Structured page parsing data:
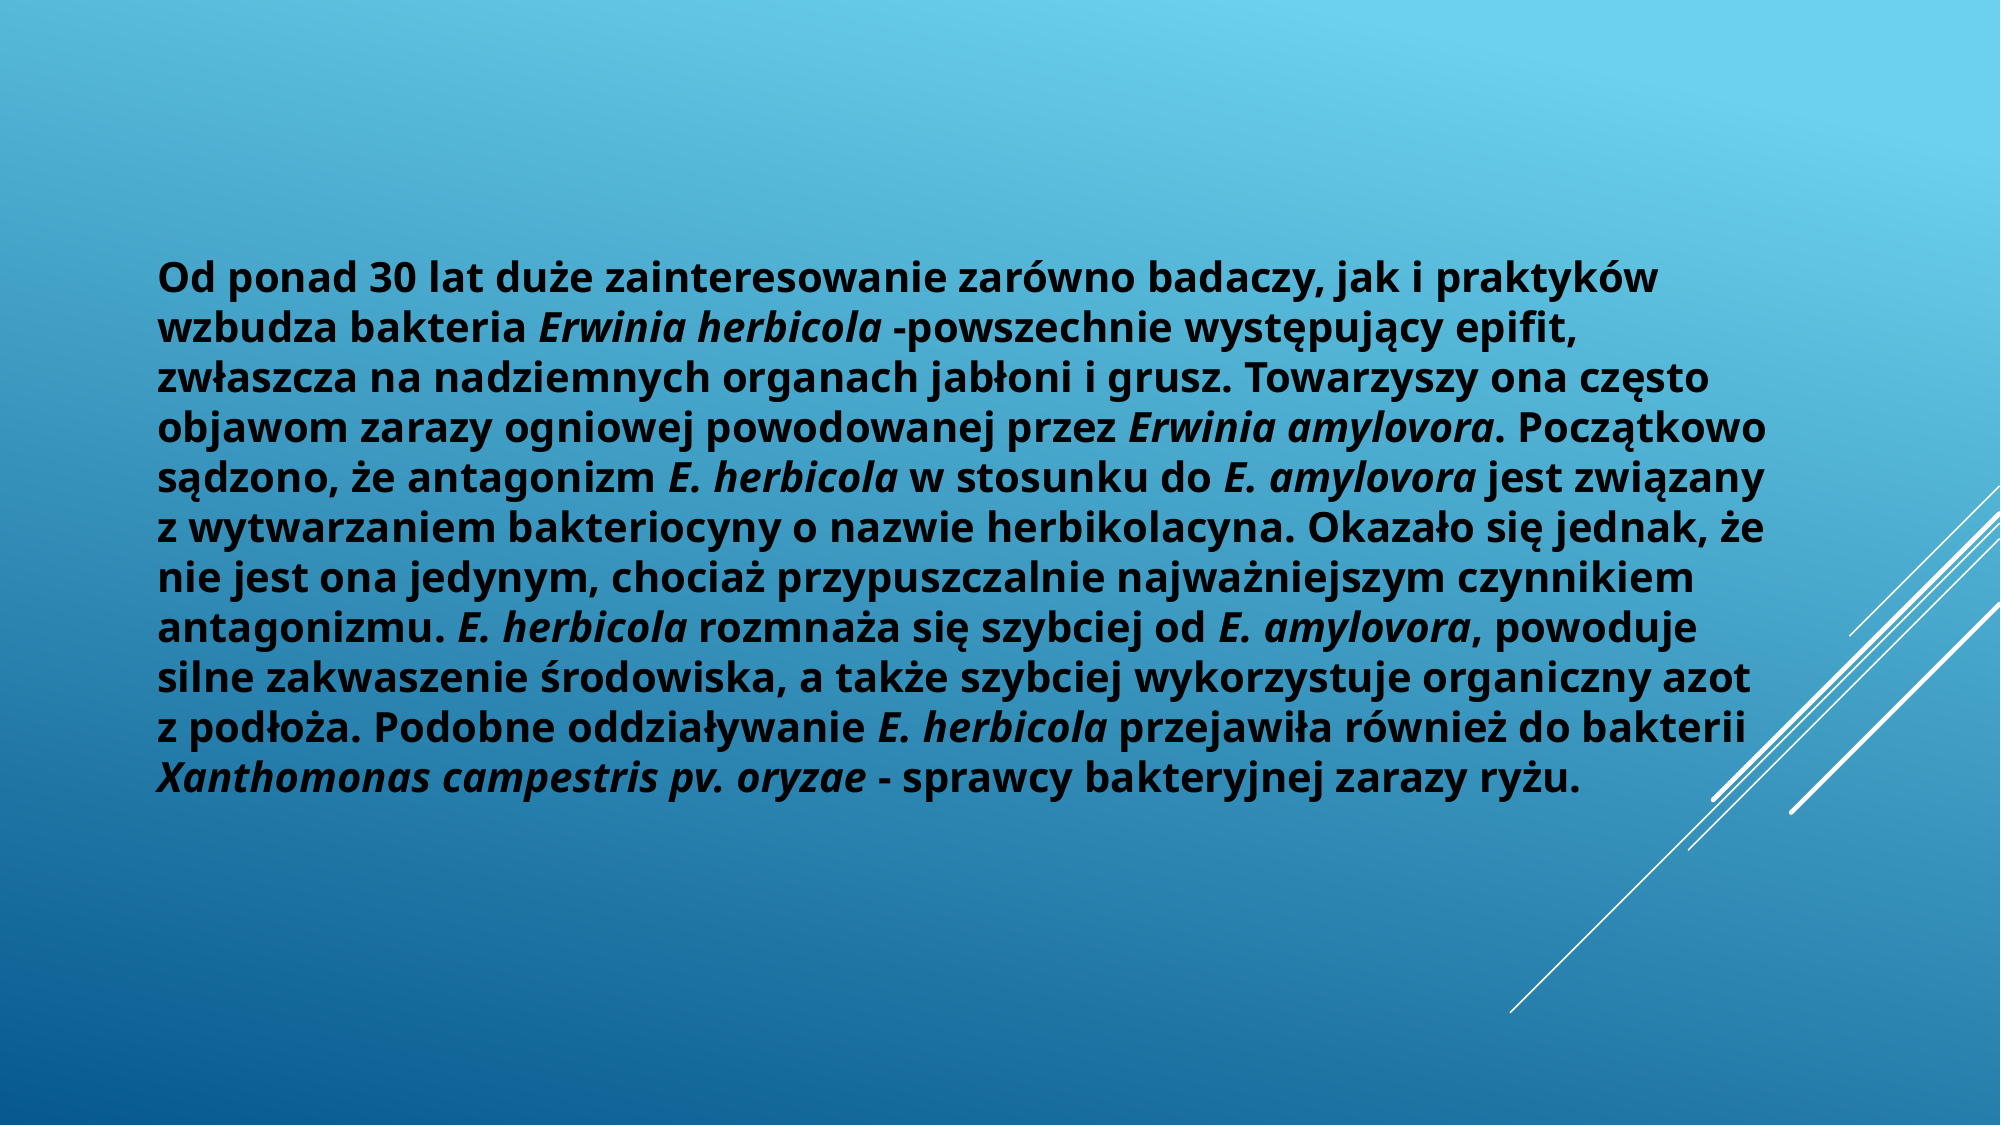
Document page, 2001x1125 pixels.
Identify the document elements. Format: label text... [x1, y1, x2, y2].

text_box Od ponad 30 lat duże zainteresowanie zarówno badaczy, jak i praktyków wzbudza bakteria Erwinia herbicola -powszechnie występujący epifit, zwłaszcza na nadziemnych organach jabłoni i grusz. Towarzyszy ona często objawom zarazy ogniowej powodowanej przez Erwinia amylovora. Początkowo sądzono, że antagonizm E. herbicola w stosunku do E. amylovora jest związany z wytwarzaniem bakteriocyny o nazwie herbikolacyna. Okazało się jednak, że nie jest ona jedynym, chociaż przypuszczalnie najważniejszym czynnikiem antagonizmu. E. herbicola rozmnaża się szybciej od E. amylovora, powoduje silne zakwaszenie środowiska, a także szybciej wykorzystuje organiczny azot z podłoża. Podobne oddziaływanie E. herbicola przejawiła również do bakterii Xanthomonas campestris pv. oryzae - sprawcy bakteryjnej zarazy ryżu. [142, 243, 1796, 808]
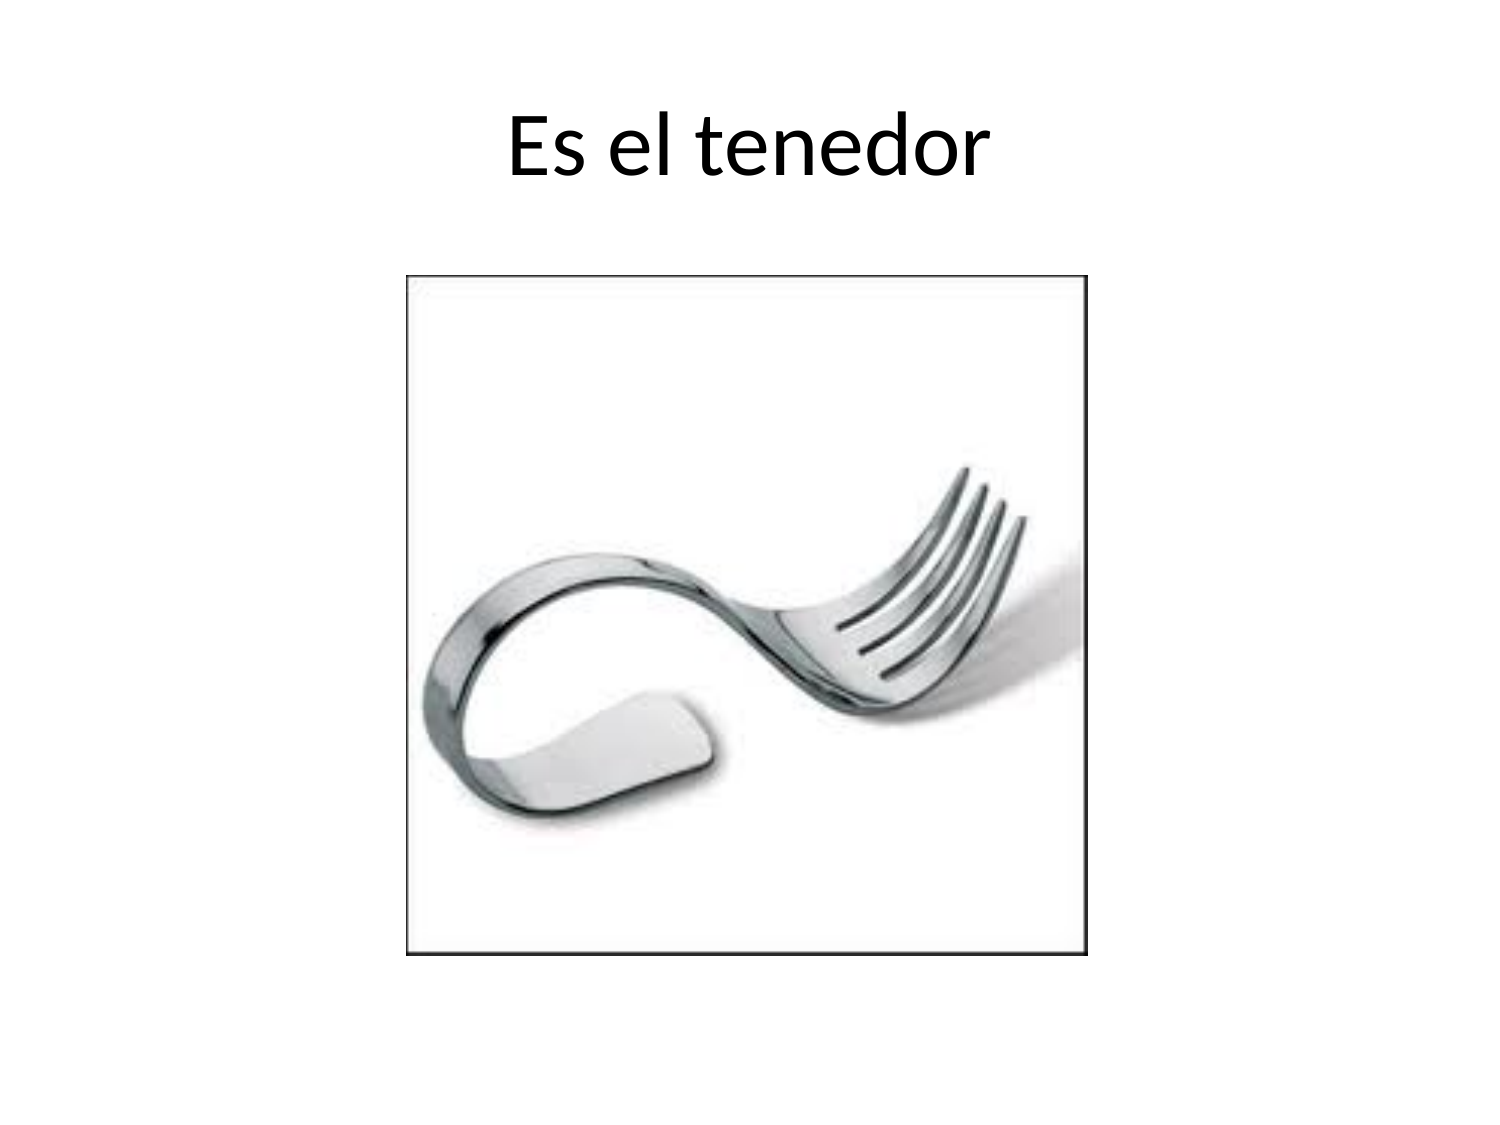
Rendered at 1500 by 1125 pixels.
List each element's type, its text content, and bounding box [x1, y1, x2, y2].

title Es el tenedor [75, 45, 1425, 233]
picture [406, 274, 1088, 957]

§ **Assigned task**:
Look through the data and gather every line with the string "pixels" in it.

§ **Finished exercise**:
Document page, 2001x1125 pixels.
Rendered at 1500 by 1125 pixels.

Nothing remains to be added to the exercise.